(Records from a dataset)
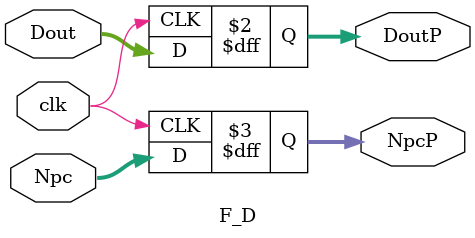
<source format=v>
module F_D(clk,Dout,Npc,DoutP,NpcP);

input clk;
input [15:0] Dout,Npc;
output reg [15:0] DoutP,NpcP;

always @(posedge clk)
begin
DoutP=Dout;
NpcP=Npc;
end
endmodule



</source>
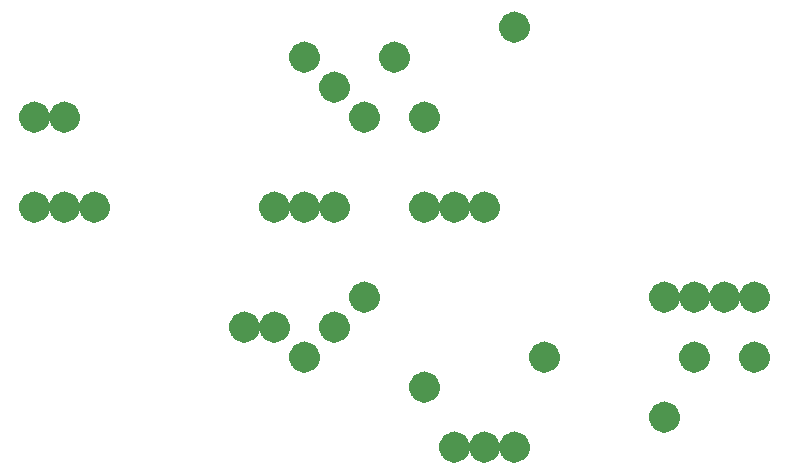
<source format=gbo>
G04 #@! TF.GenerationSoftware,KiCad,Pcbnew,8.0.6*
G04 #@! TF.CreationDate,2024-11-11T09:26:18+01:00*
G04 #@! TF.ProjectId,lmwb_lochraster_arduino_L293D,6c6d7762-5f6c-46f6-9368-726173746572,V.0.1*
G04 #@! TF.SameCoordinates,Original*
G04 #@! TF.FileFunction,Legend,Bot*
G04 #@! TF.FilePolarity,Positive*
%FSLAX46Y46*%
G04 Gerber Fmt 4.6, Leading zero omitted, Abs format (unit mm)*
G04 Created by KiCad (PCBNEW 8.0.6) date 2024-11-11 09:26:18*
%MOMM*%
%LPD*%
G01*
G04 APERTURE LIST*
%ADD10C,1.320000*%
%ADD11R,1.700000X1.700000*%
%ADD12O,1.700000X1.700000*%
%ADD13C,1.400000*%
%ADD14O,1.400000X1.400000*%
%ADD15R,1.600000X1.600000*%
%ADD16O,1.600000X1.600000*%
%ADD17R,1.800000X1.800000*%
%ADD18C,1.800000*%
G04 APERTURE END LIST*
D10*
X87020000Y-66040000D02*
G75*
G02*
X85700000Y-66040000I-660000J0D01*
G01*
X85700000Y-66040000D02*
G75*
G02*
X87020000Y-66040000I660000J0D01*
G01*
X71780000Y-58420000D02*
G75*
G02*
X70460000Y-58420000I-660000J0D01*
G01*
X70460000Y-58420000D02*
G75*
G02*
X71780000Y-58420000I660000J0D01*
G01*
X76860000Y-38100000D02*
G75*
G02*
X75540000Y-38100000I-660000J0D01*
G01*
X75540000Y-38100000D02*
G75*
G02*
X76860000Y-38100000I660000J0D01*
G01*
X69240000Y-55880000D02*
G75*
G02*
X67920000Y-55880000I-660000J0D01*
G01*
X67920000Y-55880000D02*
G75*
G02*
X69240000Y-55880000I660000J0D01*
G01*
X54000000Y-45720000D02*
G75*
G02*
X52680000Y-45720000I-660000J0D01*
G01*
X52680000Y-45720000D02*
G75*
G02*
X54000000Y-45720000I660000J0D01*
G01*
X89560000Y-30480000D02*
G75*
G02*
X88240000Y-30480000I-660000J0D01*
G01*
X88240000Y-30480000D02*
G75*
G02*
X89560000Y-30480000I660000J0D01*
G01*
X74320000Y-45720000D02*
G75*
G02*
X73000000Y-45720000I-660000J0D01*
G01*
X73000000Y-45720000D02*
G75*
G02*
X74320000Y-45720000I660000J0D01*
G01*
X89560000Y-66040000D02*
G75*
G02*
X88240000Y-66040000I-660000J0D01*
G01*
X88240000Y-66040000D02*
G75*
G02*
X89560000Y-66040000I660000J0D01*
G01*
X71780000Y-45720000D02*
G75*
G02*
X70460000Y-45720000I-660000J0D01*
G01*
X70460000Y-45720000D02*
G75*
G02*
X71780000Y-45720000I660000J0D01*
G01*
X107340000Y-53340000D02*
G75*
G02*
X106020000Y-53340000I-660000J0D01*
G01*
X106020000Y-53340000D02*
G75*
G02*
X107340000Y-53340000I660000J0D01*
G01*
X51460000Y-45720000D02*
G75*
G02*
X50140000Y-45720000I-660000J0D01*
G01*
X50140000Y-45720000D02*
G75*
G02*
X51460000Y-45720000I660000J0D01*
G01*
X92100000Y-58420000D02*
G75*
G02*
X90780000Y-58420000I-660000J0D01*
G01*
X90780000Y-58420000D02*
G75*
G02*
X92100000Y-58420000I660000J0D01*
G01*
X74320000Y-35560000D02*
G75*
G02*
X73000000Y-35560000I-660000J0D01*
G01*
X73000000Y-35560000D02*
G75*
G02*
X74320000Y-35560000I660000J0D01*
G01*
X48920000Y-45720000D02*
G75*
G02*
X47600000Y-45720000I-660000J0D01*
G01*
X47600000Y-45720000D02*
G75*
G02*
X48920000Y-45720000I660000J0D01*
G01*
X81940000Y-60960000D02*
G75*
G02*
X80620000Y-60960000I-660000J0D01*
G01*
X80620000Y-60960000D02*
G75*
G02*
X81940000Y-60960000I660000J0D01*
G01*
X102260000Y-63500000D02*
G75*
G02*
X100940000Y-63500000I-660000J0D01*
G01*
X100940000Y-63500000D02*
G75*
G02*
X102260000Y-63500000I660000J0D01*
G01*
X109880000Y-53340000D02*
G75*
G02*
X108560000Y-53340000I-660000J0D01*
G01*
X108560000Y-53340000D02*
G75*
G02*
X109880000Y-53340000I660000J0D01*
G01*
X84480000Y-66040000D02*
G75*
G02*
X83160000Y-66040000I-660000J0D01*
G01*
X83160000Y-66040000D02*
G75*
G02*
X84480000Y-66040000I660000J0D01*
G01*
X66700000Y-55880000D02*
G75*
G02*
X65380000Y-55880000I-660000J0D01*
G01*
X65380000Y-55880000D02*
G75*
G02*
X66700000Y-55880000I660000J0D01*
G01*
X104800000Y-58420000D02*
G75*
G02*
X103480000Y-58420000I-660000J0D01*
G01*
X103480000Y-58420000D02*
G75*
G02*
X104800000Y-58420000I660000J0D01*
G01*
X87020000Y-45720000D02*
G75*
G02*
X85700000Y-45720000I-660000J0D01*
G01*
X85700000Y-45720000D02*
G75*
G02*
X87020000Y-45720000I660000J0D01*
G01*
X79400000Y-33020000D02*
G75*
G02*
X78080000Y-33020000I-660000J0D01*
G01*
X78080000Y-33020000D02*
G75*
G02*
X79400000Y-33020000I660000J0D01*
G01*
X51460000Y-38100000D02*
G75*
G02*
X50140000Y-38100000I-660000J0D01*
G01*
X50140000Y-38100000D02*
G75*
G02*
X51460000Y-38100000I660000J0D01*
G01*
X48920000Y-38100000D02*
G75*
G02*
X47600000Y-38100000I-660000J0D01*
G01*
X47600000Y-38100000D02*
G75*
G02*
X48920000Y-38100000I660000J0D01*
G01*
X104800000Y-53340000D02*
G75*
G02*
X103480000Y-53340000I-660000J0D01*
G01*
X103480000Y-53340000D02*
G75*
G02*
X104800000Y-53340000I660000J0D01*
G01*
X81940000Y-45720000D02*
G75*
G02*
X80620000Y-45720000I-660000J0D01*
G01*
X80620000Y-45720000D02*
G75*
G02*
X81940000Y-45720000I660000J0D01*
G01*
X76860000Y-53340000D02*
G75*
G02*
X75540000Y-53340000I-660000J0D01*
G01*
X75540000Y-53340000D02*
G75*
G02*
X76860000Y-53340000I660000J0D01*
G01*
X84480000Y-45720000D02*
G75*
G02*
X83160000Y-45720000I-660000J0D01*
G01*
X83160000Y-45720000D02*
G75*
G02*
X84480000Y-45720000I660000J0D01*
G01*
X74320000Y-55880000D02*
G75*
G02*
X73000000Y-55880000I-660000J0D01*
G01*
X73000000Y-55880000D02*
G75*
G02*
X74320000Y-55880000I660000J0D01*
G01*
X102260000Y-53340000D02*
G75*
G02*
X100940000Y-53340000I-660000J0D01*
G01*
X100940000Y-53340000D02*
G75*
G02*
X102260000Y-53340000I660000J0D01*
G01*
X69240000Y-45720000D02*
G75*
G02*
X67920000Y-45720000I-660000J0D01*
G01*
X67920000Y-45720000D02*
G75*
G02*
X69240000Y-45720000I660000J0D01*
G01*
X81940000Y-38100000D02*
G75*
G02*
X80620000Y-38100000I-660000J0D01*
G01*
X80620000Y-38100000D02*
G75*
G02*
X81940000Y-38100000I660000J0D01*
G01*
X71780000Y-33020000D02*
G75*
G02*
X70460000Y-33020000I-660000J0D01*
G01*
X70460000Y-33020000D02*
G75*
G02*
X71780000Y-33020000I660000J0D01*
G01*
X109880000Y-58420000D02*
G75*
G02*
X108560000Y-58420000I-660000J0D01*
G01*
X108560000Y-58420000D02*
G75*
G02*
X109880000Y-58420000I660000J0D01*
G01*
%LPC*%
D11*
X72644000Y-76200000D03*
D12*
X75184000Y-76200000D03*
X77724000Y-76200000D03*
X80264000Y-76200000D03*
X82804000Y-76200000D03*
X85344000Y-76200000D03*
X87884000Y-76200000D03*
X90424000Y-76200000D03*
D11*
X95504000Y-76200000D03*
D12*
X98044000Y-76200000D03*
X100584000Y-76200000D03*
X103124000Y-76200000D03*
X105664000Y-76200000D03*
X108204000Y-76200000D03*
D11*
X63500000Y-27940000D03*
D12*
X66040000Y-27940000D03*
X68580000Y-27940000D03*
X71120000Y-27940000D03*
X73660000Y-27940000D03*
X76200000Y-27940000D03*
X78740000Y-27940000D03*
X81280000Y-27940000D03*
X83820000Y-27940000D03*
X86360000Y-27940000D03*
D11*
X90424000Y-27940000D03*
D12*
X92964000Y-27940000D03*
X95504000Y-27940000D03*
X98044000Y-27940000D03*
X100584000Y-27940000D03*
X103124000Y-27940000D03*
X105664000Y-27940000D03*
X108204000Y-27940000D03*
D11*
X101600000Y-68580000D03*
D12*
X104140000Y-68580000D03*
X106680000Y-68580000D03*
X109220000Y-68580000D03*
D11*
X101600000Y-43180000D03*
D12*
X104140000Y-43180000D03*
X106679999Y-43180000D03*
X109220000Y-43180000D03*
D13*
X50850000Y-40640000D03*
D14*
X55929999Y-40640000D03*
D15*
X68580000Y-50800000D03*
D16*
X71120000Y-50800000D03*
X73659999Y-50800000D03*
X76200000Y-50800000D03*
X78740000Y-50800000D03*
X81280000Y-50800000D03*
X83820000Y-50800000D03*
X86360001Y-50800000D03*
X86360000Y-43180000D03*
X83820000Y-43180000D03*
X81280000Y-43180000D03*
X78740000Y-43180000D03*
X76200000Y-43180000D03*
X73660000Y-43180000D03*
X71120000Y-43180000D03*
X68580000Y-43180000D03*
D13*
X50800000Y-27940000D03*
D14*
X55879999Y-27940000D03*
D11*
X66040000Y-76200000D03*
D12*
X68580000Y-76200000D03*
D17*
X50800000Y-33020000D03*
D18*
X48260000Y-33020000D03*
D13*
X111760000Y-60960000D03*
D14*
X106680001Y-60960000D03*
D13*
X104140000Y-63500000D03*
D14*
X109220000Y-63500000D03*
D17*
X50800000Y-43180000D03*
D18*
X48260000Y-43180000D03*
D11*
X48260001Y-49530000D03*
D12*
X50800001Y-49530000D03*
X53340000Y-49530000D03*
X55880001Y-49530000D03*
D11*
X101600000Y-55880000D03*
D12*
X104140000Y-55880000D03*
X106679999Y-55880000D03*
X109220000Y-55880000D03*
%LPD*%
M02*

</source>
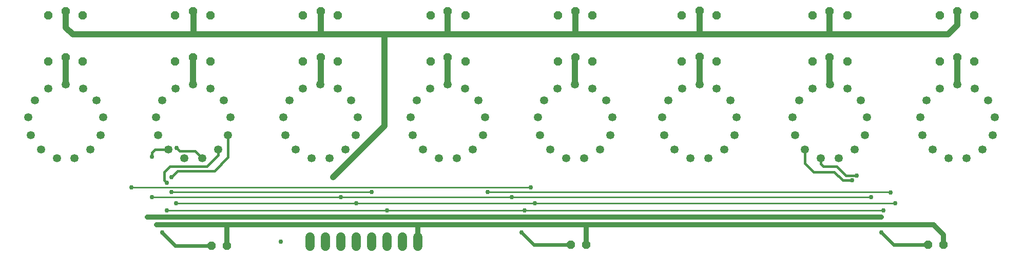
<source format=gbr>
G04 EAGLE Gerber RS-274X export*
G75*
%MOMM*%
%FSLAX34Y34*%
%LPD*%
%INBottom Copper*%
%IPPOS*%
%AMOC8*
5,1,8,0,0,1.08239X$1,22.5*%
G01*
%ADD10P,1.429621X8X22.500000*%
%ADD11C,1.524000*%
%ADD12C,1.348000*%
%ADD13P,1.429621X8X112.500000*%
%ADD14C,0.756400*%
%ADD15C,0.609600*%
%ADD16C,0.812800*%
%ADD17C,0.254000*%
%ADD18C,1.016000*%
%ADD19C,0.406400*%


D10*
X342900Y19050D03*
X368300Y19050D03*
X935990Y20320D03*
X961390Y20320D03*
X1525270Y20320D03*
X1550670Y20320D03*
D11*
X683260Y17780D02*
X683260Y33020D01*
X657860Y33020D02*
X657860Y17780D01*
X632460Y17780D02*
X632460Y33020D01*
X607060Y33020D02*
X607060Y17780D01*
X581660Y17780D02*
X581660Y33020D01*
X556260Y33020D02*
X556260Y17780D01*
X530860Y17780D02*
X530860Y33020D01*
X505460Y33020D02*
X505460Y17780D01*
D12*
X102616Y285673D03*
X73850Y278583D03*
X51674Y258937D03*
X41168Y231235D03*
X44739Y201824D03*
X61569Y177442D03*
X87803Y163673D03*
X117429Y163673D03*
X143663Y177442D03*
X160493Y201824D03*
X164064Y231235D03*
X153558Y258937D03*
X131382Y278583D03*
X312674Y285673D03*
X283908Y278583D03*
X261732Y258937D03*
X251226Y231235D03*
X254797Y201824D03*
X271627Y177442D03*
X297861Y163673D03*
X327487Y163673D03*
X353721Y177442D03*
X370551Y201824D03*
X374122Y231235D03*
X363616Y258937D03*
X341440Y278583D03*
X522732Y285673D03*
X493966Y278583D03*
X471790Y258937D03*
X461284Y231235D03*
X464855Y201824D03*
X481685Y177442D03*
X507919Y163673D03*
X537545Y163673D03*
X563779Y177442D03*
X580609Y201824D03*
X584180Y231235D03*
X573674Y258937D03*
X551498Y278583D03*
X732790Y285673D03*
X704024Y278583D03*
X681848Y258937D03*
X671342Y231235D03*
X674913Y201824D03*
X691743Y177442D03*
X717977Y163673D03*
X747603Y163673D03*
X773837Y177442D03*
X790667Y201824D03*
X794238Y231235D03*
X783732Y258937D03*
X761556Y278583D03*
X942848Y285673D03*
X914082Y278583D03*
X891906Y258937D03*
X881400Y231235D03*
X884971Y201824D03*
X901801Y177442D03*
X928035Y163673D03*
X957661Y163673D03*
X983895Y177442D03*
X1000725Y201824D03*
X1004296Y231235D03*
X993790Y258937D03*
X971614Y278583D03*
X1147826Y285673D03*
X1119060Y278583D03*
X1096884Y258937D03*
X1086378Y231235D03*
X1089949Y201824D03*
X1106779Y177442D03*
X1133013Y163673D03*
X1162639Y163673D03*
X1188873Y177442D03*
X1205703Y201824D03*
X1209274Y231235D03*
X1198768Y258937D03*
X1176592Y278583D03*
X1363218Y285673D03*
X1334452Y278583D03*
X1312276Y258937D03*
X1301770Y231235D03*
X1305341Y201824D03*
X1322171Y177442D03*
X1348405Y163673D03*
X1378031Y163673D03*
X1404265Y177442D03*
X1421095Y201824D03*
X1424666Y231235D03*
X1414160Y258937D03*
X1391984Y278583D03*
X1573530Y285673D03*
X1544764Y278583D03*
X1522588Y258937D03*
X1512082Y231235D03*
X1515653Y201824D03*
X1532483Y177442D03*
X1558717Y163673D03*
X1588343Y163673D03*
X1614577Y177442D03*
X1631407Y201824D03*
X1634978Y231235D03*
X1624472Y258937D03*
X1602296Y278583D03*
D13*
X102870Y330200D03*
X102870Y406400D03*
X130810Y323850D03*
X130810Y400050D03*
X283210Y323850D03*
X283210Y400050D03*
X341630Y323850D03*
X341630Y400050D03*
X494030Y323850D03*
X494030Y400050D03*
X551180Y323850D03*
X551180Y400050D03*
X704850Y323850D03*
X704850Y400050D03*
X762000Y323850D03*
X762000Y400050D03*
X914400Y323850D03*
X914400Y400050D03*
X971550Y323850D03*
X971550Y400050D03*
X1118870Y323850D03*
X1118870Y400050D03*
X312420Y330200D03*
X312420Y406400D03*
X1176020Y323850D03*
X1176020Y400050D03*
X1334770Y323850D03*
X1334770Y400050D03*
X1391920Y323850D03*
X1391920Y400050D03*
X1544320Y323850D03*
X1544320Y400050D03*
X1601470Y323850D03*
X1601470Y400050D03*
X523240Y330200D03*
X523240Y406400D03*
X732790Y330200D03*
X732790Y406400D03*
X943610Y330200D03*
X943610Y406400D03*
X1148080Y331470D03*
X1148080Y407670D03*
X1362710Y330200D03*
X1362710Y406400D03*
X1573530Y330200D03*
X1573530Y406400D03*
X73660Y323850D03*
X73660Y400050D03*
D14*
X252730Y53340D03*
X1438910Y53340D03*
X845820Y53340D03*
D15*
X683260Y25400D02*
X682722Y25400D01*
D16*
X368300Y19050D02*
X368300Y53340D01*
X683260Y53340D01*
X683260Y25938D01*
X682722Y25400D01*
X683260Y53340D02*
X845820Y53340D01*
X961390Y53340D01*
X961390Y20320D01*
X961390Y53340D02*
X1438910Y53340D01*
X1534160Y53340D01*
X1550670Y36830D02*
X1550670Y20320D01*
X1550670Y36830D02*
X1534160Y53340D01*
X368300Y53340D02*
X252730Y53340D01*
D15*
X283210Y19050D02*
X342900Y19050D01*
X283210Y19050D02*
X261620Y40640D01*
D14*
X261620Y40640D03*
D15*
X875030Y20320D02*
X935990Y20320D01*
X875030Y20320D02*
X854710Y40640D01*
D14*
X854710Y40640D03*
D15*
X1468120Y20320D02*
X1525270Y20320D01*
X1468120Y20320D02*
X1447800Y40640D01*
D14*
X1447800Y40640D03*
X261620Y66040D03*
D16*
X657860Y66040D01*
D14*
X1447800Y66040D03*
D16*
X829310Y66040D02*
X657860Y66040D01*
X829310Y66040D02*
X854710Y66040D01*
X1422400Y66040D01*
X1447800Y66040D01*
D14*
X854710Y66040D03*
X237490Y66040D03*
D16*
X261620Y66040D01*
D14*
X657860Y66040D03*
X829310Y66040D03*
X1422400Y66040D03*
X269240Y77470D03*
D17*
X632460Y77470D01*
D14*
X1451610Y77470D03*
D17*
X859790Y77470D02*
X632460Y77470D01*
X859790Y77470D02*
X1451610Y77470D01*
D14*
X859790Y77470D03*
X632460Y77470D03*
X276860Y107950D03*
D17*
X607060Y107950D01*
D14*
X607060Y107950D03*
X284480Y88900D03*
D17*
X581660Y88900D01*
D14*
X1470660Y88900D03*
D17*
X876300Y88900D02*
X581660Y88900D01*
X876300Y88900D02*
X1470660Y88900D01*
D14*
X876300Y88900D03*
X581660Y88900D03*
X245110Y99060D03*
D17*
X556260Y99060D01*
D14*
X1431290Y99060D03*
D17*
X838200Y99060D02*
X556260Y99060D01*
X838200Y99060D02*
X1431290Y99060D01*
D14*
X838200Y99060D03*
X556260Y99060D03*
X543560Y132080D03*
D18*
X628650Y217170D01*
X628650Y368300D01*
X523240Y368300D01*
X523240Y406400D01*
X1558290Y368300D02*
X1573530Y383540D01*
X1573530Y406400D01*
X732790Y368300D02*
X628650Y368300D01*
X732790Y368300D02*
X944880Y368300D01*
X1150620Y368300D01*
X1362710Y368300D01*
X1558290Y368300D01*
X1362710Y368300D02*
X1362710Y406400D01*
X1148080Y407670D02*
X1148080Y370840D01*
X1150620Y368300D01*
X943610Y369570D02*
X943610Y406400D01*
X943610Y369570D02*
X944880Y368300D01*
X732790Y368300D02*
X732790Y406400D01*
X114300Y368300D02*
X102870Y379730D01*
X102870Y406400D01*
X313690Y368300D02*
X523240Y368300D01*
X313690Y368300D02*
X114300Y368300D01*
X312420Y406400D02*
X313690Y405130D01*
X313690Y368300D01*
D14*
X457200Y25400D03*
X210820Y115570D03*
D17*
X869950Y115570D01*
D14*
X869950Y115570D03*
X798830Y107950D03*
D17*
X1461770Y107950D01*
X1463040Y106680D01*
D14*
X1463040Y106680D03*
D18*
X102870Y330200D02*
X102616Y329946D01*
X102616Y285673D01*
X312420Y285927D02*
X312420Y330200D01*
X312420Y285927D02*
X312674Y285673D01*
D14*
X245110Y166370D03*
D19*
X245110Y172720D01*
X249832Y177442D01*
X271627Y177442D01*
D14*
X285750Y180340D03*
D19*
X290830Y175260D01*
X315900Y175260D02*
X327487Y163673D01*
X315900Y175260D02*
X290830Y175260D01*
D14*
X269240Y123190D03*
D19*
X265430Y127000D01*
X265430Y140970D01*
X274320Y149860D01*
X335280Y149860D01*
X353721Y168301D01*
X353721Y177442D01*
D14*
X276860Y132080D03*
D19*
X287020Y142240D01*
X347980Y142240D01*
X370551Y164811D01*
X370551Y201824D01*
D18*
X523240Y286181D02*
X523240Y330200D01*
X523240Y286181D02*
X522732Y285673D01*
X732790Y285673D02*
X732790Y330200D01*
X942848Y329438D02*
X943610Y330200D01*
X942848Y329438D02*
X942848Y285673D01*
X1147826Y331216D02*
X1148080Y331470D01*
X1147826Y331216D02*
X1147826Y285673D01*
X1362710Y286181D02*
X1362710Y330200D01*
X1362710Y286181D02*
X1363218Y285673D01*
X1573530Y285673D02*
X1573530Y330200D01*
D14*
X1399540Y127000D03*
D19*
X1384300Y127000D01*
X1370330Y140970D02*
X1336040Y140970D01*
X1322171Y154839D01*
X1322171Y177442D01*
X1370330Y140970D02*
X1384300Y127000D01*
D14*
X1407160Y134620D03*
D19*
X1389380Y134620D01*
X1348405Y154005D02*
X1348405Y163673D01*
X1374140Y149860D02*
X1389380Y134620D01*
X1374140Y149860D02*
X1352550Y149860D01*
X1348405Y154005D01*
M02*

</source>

• **WHAT IS NEEDED**
Above are the records. Print exactly, and only, the lines from the line with "X100584000Y-76200000D03*" to the line with "X86360000Y-43180000D03*", both inclusive.

• **SOLVED EXERCISE**
X100584000Y-76200000D03*
X103124000Y-76200000D03*
X105664000Y-76200000D03*
X108204000Y-76200000D03*
D11*
X63500000Y-27940000D03*
D12*
X66040000Y-27940000D03*
X68580000Y-27940000D03*
X71120000Y-27940000D03*
X73660000Y-27940000D03*
X76200000Y-27940000D03*
X78740000Y-27940000D03*
X81280000Y-27940000D03*
X83820000Y-27940000D03*
X86360000Y-27940000D03*
D11*
X90424000Y-27940000D03*
D12*
X92964000Y-27940000D03*
X95504000Y-27940000D03*
X98044000Y-27940000D03*
X100584000Y-27940000D03*
X103124000Y-27940000D03*
X105664000Y-27940000D03*
X108204000Y-27940000D03*
D11*
X101600000Y-68580000D03*
D12*
X104140000Y-68580000D03*
X106680000Y-68580000D03*
X109220000Y-68580000D03*
D11*
X101600000Y-43180000D03*
D12*
X104140000Y-43180000D03*
X106679999Y-43180000D03*
X109220000Y-43180000D03*
D13*
X50850000Y-40640000D03*
D14*
X55929999Y-40640000D03*
D15*
X68580000Y-50800000D03*
D16*
X71120000Y-50800000D03*
X73659999Y-50800000D03*
X76200000Y-50800000D03*
X78740000Y-50800000D03*
X81280000Y-50800000D03*
X83820000Y-50800000D03*
X86360001Y-50800000D03*
X86360000Y-43180000D03*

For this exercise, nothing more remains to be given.